▶ [TASK STATEMENT]: Output all records exactly, with no images.

Page segmentation data
<<<<
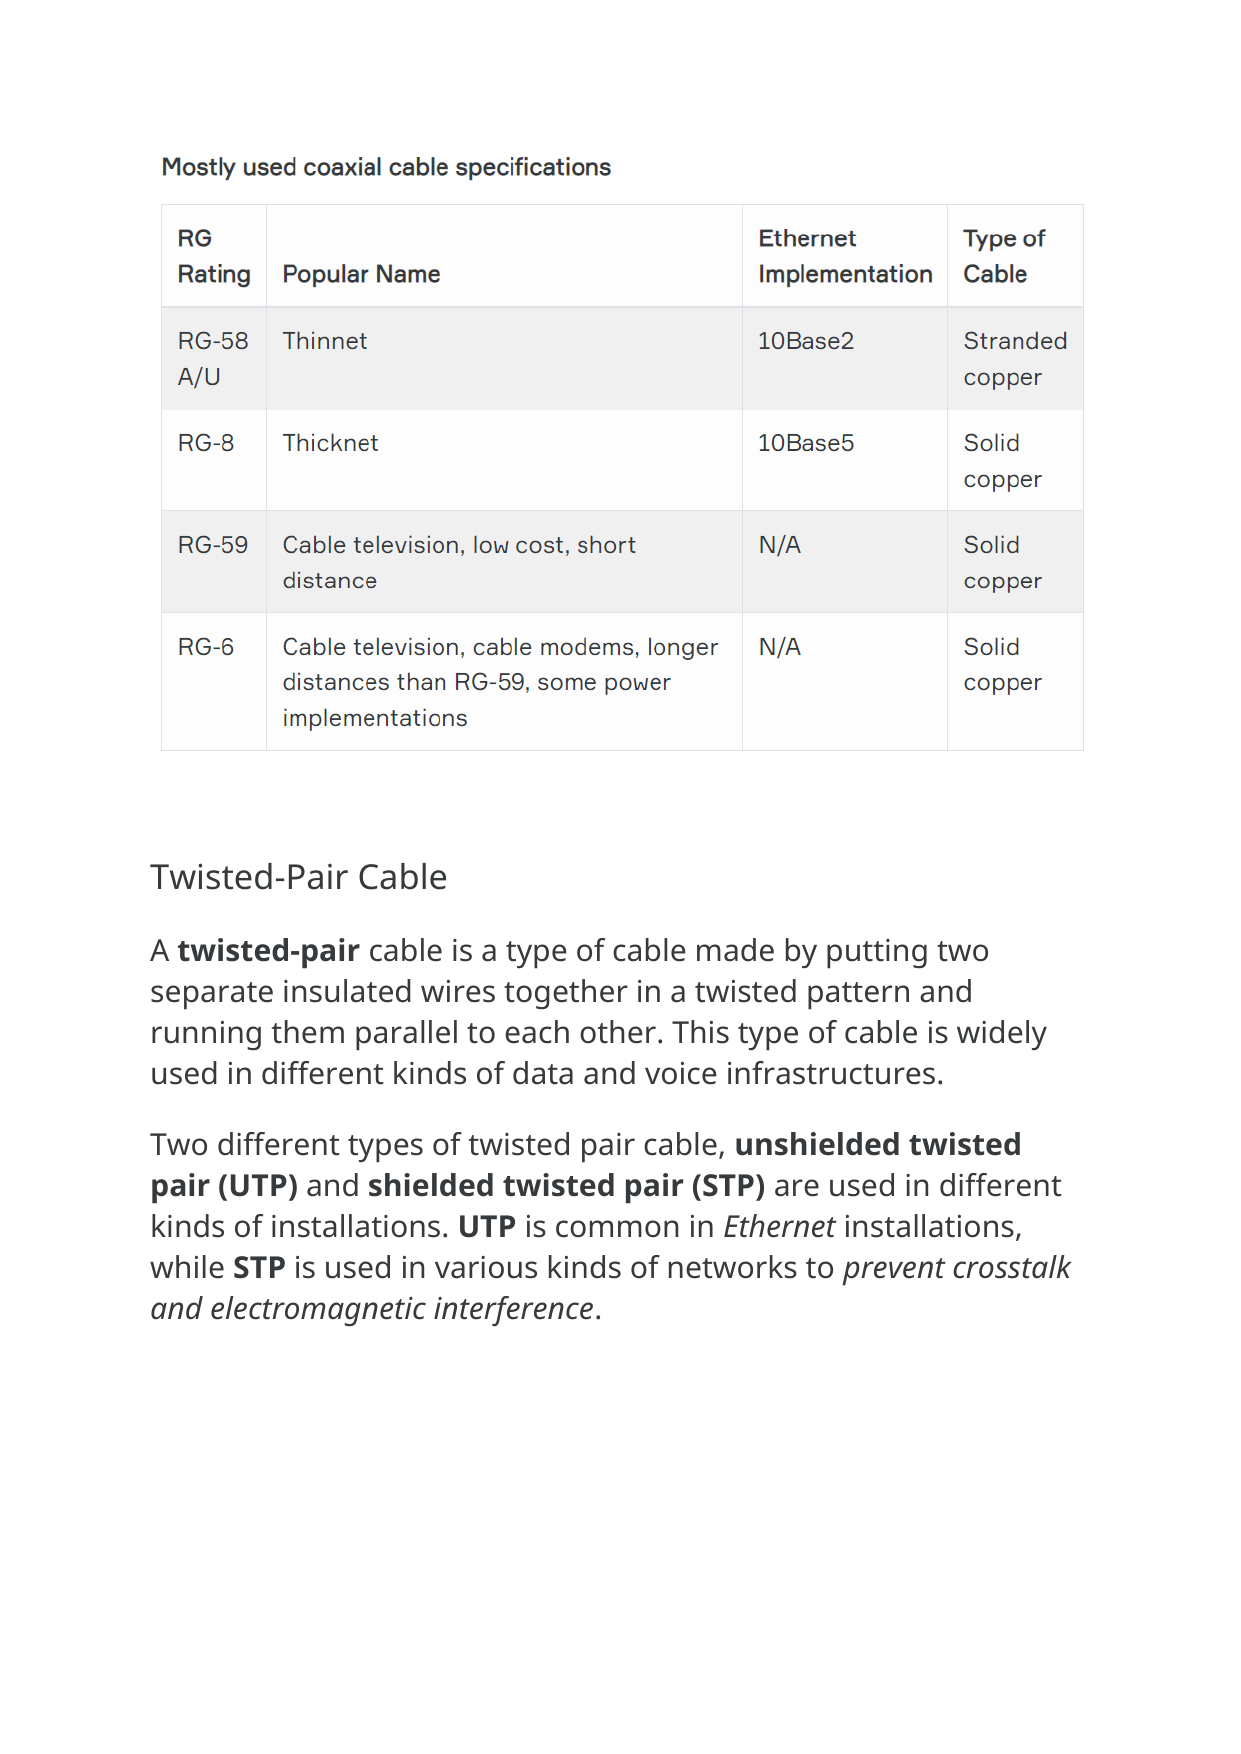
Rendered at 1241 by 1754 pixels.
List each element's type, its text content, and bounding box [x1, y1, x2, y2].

text Two different types of twisted pair cable, unshielded twisted pair (UTP) and shielded twisted pair (STP) are used in different kinds of installations. UTP is common in Ethernet installations, while STP is used in various kinds of networks to prevent crosstalk and electromagnetic interference. [150, 1123, 1090, 1328]
text A twisted-pair cable is a type of cable made by putting two separate insulated wires together in a twisted pattern and running them parallel to each other. This type of cable is widely used in different kinds of data and voice infrastructures. [150, 929, 1090, 1093]
text Twisted-Pair Cable [150, 853, 1090, 900]
picture [150, 150, 1090, 757]
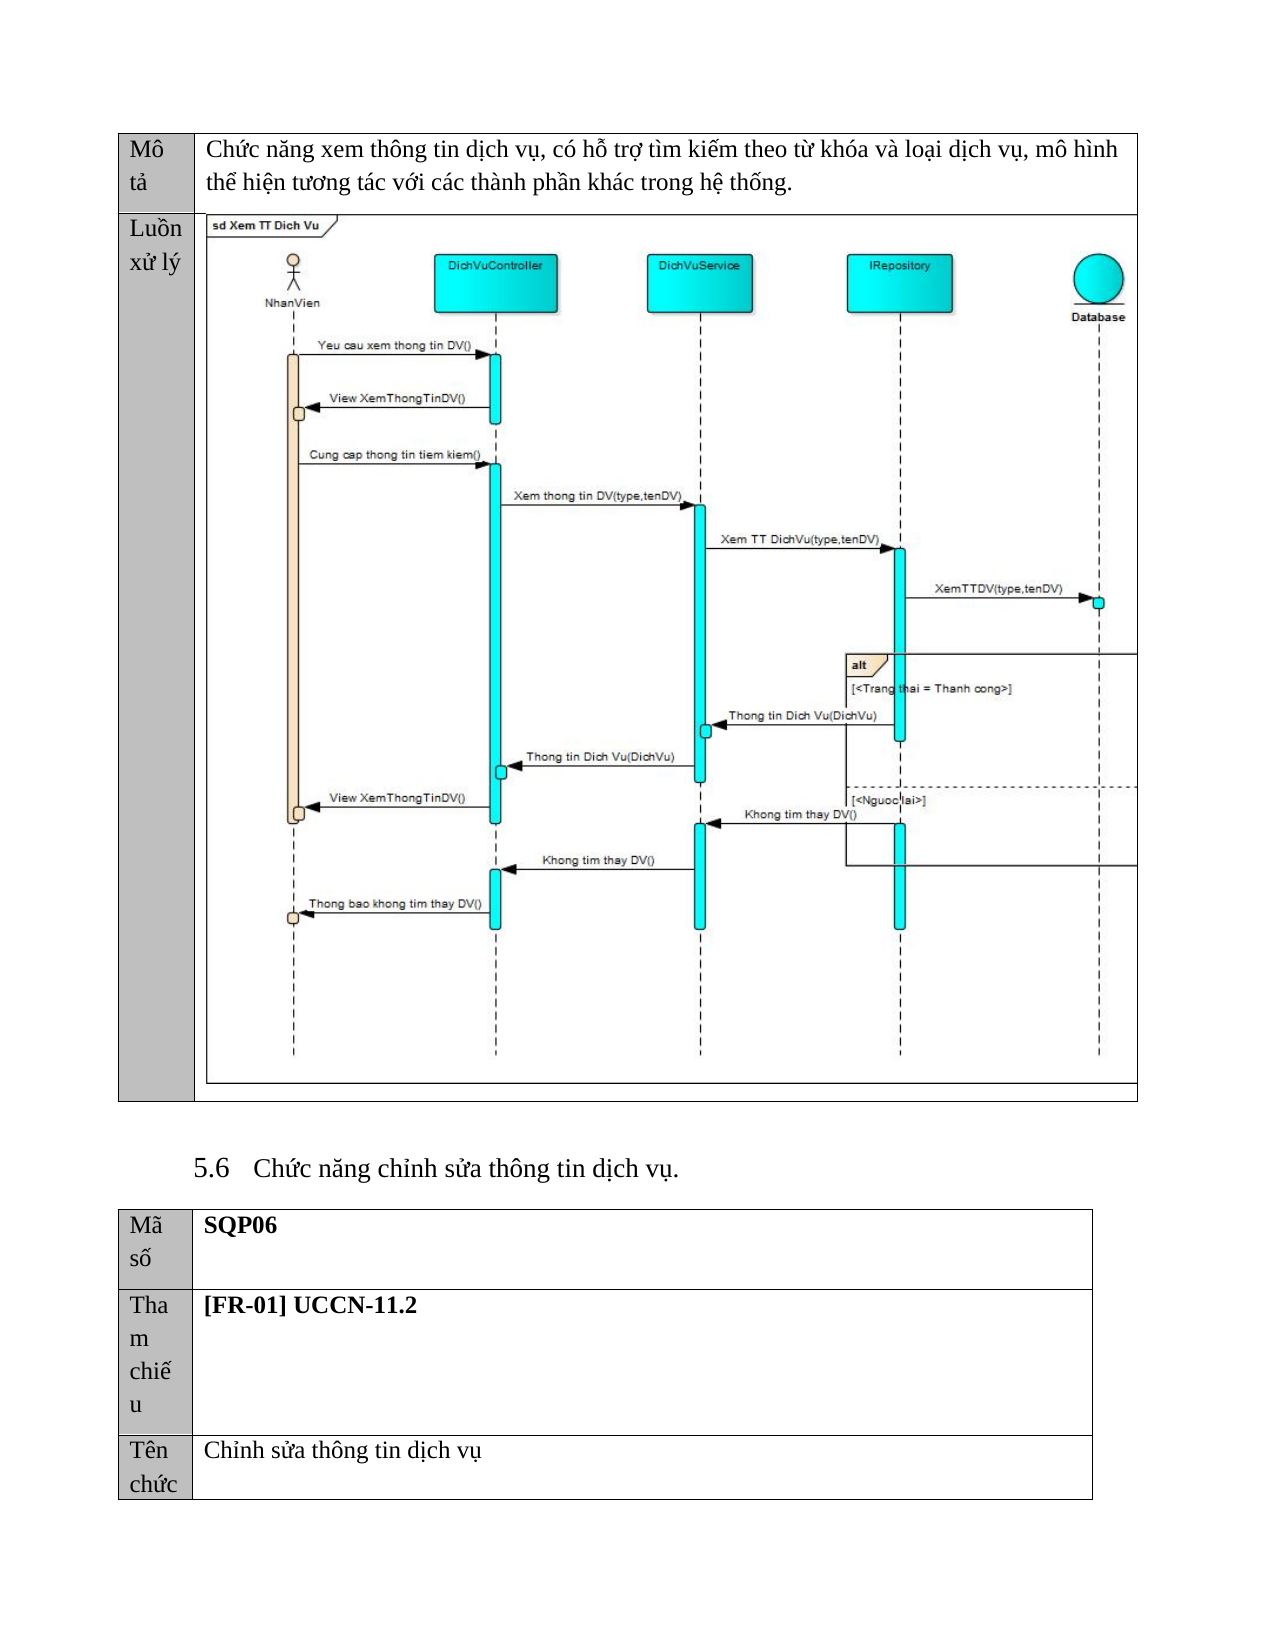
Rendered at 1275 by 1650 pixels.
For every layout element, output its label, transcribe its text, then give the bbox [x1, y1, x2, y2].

table_cell Tham chiếu [119, 1290, 192, 1434]
table_cell [FR-01] UCCN-11.2 [193, 1290, 1092, 1434]
table_cell Chức năng xem thông tin dịch vụ, có hỗ trợ tìm kiếm theo từ khóa và loại dịch vụ, mô hình thể hiện tương tác với các thành phần khác trong hệ thống. [195, 134, 1137, 212]
table_cell Tên chức năng [119, 1436, 192, 1499]
table_cell Luồn xử lý [119, 214, 194, 1101]
picture [205, 213, 1137, 1084]
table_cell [193, 1436, 1092, 1499]
table_header SQP06 [193, 1210, 1092, 1289]
table_header Mã số [119, 1210, 192, 1289]
text Chức năng chỉnh sửa thông tin dịch vụ. [193, 1150, 1137, 1183]
table_cell Mô tả [119, 134, 194, 212]
table_cell [195, 214, 1137, 1101]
>>>>
▶ [TASK RESULT]:
Rendered at 1241 by 1754 pixels.
List each element's type, its text content, and bounding box [x1, y1, x2, y2].

text Two different types of twisted pair cable, unshielded twisted pair (UTP) and shielded twisted pair (STP) are used in different kinds of installations. UTP is common in Ethernet installations, while STP is used in various kinds of networks to prevent crosstalk and electromagnetic interference. [150, 1123, 1090, 1328]
text A twisted-pair cable is a type of cable made by putting two separate insulated wires together in a twisted pattern and running them parallel to each other. This type of cable is widely used in different kinds of data and voice infrastructures. [150, 929, 1090, 1093]
text Twisted-Pair Cable [150, 853, 1090, 900]
picture [150, 150, 1090, 757]
Rendered at 1275 by 1650 pixels.
For every layout element, output its label, transcribe its text, then give the bbox [x1, y1, x2, y2].

table_cell Tham chiếu [119, 1290, 192, 1434]
table_cell [FR-01] UCCN-11.2 [193, 1290, 1092, 1434]
table_cell Chức năng xem thông tin dịch vụ, có hỗ trợ tìm kiếm theo từ khóa và loại dịch vụ, mô hình thể hiện tương tác với các thành phần khác trong hệ thống. [195, 134, 1137, 212]
table_cell Tên chức năng [119, 1436, 192, 1499]
table_cell Luồn xử lý [119, 214, 194, 1101]
picture [205, 213, 1137, 1084]
table_cell [193, 1436, 1092, 1499]
table_header SQP06 [193, 1210, 1092, 1289]
table_header Mã số [119, 1210, 192, 1289]
text Chức năng chỉnh sửa thông tin dịch vụ. [193, 1150, 1137, 1183]
table_cell Mô tả [119, 134, 194, 212]
table_cell [195, 214, 1137, 1101]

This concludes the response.